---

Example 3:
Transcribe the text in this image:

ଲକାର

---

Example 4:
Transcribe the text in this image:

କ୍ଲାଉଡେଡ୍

☆ ☆ ☆ ☆

*Task goal*: Reproduce the rows above, replacing each occurrence of "Transcribe" with "Write out" and leaving everything else as it is.

*Response to the task*:
---

Example 3:
Write out the text in this image:

ଲକାର

---

Example 4:
Write out the text in this image:

କ୍ଲାଉଡେଡ୍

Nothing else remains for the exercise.